» EXERCISE PROMPT: Restate the data below word for word, and let no image into your version.

Saved data entries
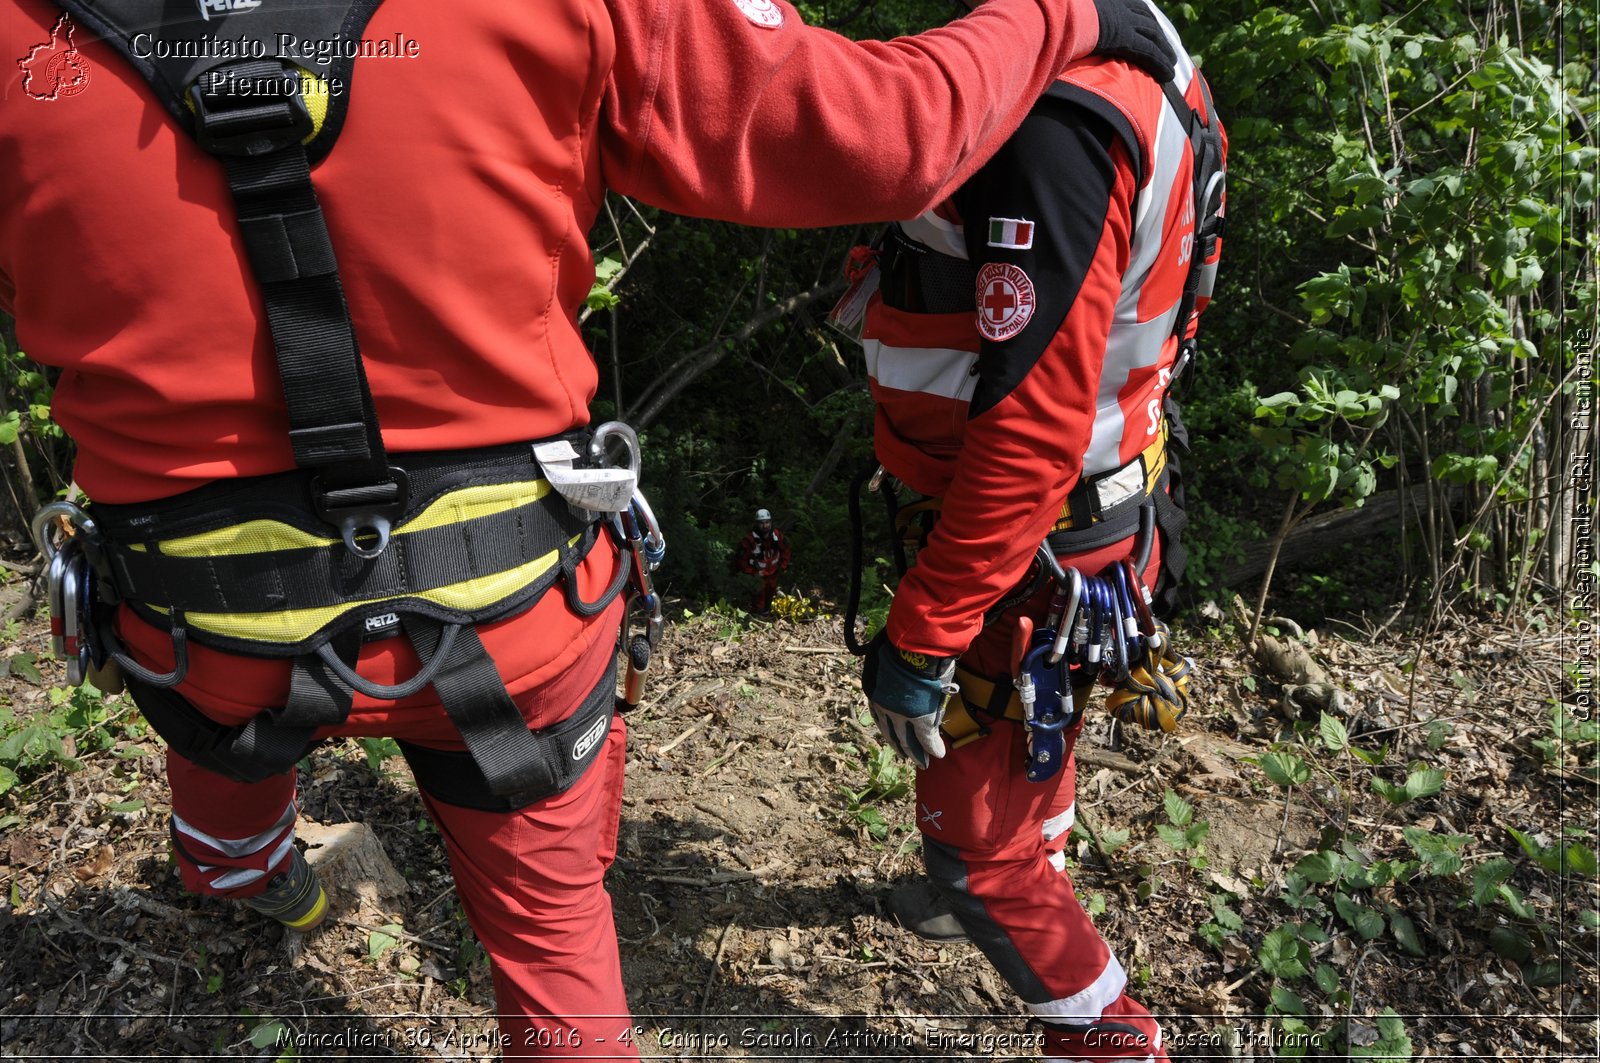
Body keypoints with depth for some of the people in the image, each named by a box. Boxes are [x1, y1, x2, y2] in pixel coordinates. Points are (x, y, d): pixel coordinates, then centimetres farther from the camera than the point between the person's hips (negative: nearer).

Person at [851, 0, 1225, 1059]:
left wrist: (920, 638, -24)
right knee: (1025, 733, 31)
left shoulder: (1053, 127, -30)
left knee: (974, 834, 6)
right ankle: (1028, 884, 58)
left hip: (1024, 551, -10)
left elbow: (1031, 429, -31)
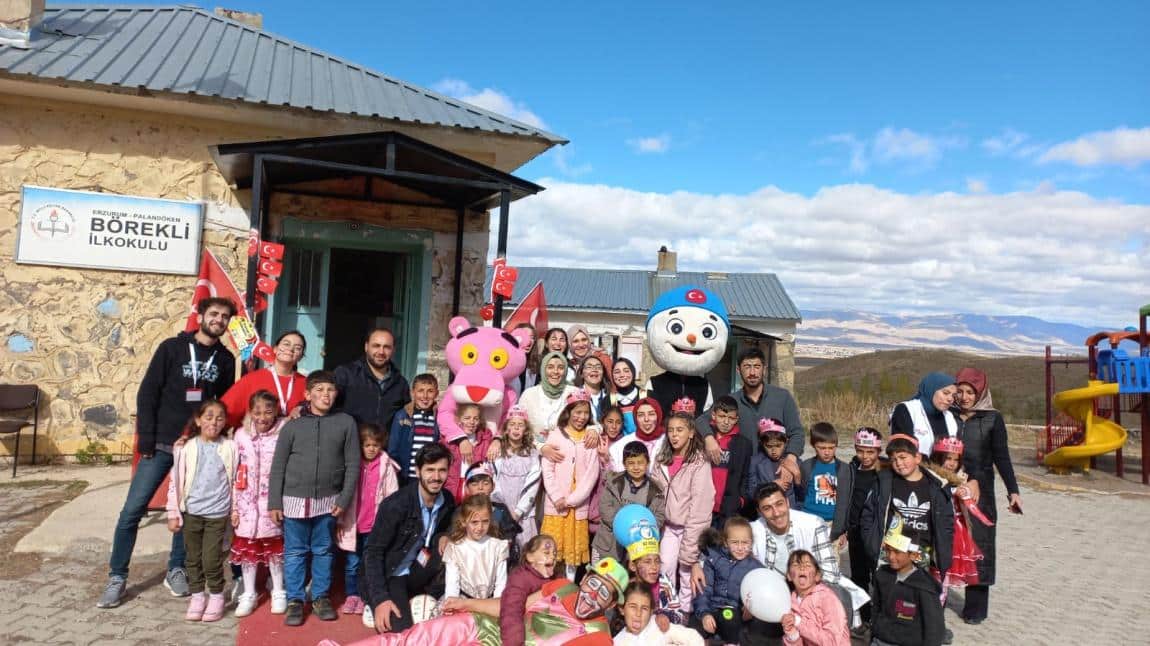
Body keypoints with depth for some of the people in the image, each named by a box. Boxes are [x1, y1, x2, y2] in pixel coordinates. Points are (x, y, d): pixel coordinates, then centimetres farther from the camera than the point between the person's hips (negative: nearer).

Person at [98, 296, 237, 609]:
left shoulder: (225, 360, 5)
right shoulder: (172, 348, -3)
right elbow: (147, 394, -5)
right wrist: (146, 440, -10)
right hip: (160, 445, -2)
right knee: (132, 510, -2)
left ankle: (176, 570, 24)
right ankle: (117, 577, 12)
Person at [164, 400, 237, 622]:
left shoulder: (229, 447, -3)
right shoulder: (187, 447, -3)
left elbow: (235, 480, 2)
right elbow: (175, 481, 0)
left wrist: (236, 510, 3)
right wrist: (173, 513, 0)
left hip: (217, 513, -1)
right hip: (191, 512, 2)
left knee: (211, 559, -1)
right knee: (193, 557, 12)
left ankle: (216, 596, 18)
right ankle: (197, 595, 27)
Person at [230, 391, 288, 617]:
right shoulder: (241, 434, 1)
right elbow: (236, 473, 3)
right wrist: (234, 507, 1)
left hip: (273, 503, -2)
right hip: (247, 503, 2)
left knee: (274, 548, 8)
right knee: (247, 548, 10)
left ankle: (279, 593, 23)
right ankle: (249, 594, 24)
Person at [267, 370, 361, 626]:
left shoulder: (346, 423, 0)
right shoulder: (292, 426, 0)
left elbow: (353, 464, 0)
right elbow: (278, 467, 2)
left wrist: (345, 498, -5)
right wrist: (274, 502, -2)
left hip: (328, 500, 0)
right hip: (295, 499, 0)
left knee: (323, 551, 11)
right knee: (294, 552, 7)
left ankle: (321, 597, 25)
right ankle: (295, 600, 19)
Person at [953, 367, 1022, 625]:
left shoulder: (992, 419, 0)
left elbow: (1001, 457, 2)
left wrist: (1013, 490, -5)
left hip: (980, 491, -1)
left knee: (978, 545, 3)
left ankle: (976, 607, 13)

» OUTPUT FOR THIS EXERCISE:
Body keypoints with depth for some of the people in the image, each named by a box. Boxes are [x1, y1, x2, y2] in pixel coordinates. Points are (x, y, d): pixel coordinates, then centimetres farther from the camera than the point between the person's hips (negative: nearer).

Person at [851, 0, 1225, 1059]:
left wrist: (920, 638, -24)
right knee: (1025, 733, 31)
left shoulder: (1053, 127, -30)
left knee: (974, 834, 6)
right ankle: (1028, 884, 58)
left hip: (1024, 551, -10)
left elbow: (1031, 429, -31)
Body keypoints with depth for some of the people in the image, each named by a box. Boxes are [x1, y1, x2, y2] in pixel coordinates. Points are (x, y, d): pixel coordinates, then centimetres farther from the camera than the point between the person's hips (negative: nearer).

Person at [98, 296, 237, 609]:
left shoulder: (225, 360, 5)
right shoulder: (172, 348, -3)
right elbow: (147, 394, -5)
right wrist: (146, 440, -10)
right hip: (160, 445, -2)
right knee: (132, 510, -2)
left ankle: (176, 570, 24)
right ankle: (117, 577, 12)
Person at [164, 400, 237, 622]:
left shoulder: (229, 447, -3)
right shoulder: (187, 447, -3)
left elbow: (235, 480, 2)
right elbow: (175, 481, 0)
left wrist: (236, 510, 3)
right wrist: (173, 513, 0)
left hip: (217, 513, -1)
right hip: (191, 512, 2)
left knee: (211, 559, -1)
right knee: (193, 557, 12)
left ankle: (216, 596, 18)
right ankle: (197, 595, 27)
Person at [230, 391, 288, 617]:
right shoulder: (241, 434, 1)
right elbow: (236, 473, 3)
right wrist: (234, 507, 1)
left hip: (273, 503, -2)
right hip: (247, 503, 2)
left knee: (274, 548, 8)
right knee: (247, 548, 10)
left ankle: (279, 593, 23)
right ankle: (249, 594, 24)
Person at [267, 370, 361, 626]:
left shoulder: (346, 423, 0)
right shoulder: (292, 426, 0)
left elbow: (353, 464, 0)
right elbow: (278, 467, 2)
left wrist: (345, 498, -5)
right wrist: (274, 502, -2)
left hip: (328, 500, 0)
right hip: (295, 499, 0)
left knee: (323, 551, 11)
right knee: (294, 552, 7)
left ankle: (321, 597, 25)
right ankle: (295, 600, 19)
Person at [953, 367, 1022, 625]:
left shoulder: (992, 419, 0)
left elbow: (1001, 457, 2)
left wrist: (1013, 490, -5)
left hip: (980, 491, -1)
left knee: (978, 545, 3)
left ankle: (976, 607, 13)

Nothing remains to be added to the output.